Aktiv am Laufen ist die Sanierung des Beckenkopfes im Freibad mit geplanten Kosten von 202.000 Euro. Der geplante Eröffnungstermin 1. Mai ist nicht haltbar, nachdem Frostnächste die Arbeiten verzögerten. Realistisch ist die dritte oder vierte Maiwoche. In den Osterferien geschah viel in Richtung Ertüchtigung Brandschutz Grundschule, 200.000 Euro. Die ebenfalls in den Osterferien geplante Umrüstung der Beleuchtung in der Dreifachturnhalle und Mensa (200.000 Euro) verschiebt sich aufgrund von Material-Lieferschwierigkeiten. Ein wichtiger Bereich sind die Feuerwehren mit 127.000 Euro für den Erwerb beweglicher Güter. Die Ersatzbeschaffung für das Feuerwehrfahrzeug der FF Mariakirchen (200.000 Euro) ist hierin nicht enthalten, da derzeit sehr lange Lieferzeiten bestehen. Für die Mittelschule wird man u. a. neue Möbel für den EDV-Raum kaufen. Insgesamt vorgesehene Kosten 121.000 Euro.

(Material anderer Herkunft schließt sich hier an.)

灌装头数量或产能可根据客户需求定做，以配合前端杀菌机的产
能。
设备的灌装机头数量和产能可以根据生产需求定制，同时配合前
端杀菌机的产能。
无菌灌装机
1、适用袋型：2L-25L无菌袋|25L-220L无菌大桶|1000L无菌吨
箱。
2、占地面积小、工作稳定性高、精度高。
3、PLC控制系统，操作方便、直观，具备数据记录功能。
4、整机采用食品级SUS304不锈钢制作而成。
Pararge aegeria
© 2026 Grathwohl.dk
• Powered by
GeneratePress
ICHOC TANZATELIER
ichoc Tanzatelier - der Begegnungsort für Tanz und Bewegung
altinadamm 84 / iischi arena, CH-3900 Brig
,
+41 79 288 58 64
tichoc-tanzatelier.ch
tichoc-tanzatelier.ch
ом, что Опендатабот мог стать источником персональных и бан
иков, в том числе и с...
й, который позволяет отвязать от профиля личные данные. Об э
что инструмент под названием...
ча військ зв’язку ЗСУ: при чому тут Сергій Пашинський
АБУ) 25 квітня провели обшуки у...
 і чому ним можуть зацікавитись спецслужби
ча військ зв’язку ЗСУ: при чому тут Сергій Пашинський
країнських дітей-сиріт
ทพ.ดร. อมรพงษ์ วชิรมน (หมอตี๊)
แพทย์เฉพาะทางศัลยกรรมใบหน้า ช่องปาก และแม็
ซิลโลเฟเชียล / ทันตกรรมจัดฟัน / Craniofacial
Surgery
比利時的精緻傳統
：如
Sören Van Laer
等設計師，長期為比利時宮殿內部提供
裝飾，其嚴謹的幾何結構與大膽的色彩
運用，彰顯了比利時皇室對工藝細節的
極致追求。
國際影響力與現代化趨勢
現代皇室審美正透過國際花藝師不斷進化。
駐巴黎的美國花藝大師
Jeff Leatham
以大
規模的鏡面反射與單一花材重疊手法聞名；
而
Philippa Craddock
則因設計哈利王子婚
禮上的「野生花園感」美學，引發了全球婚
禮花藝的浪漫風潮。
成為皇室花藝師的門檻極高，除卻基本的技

Der Verwaltungshaushalt weist eine Steigerung auf. Wesentlich zu Buche schlägt die Gewerbesteuer. Die Entwicklung ist mit 10,6 Mio. (Steigerung etwa 39 Prozent) erfreulich. Die Gemeindesteuern insgesamt belaufen sich auf 11,4 Mio. Euro. Die Einkommensteuerbeteiligung ist angedacht mit 3,6 Mio. und die Umsatzsteuer mit 890.000 Euro, so dass man staatliche Zuweisungen von insgesamt rund fünf Mio. Euro erwartet. Auf der anderen Seite stehen die entsprechenden Umlagen von 7.397.800 Euro. Davon beträgt die Kreisumlage 6.139.800 Euro, bei einem Kreisumlagesatz von 45 Prozent.

Die Steigerung des Nettosteueraufkommens beträgt 46 Prozent zum Vorjahr. Allerdings muss man die aktuellen Entwicklungen abwarten.

Kyrill Gabor konnte für seine CSU-Fraktion Zustimmung signalisieren. Persönlich hätte er sich bei manchen Dingen ein ambitionierteres Vorgehen gewünscht. Der Haushalt sei geprägt von der Erfüllung von Pflichtaufgaben. Besonders erfreulich wertete er die geplanten Investitionen am Sportplatz des Schulzentrums und den Grunderwerb.

Johann Reiter von der LWG Ruppertskirchen sprach davon, dass dieses enorme Volumen ein sehr großes Maß an Verantwortung benötigt. Es sei ein solider Plan und die Kreditaufnahmen einigen Durchlaufposten geschuldet.

Erster Bürgermeister Christoph Brunner stellte in seiner Rede heraus, dass dieser Haushalt in nicht gerade einfachen Zeiten verabschiedet wird. Hatte uns in den letzten beiden Jahren die Corona-Pandemie fest im Griff, so meisterte der Markt Arnstorf diese Zeit sehr gut. Auch sollte es möglich sein, Mittelalterfest und Volksfest ohne Beschränkungen zu feiern.

Der 24. Februar 2022 ist ein Datum, das in die Weltgeschichte eingehen wird. Wir erleben mit dem Krieg eine Zeit, die für Europa kaum vorstellbar war. Die Folgen sind jetzt schon deutlich spürbar und wirtschaftliche Folgen bleiben nicht aus. All diese Punkte machen die Erstellung des Haushalts nicht einfacher. Da sich das Fundament der hiesigen Wirtschaftsbetriebe als stabil darstellt, erscheint es möglich, die Investitionen in die Zukunft zu tätigen. Vor allem in die Infrastruktur möchte man investieren, wozu der Bürgermeister nochmals markante Posten herausgriff. Einstimmig wurden Haushaltssatzung und Haushaltsplan verabschiedet.

Vorberaten wurde bereits vom Marktgemeinderat auch der Entwurf zum Finanzplan und Investitionsprogramm für die Jahre 2022 bis 2025. Auch dieses Zahlenwerk erhielt einstimmige Zustimmung.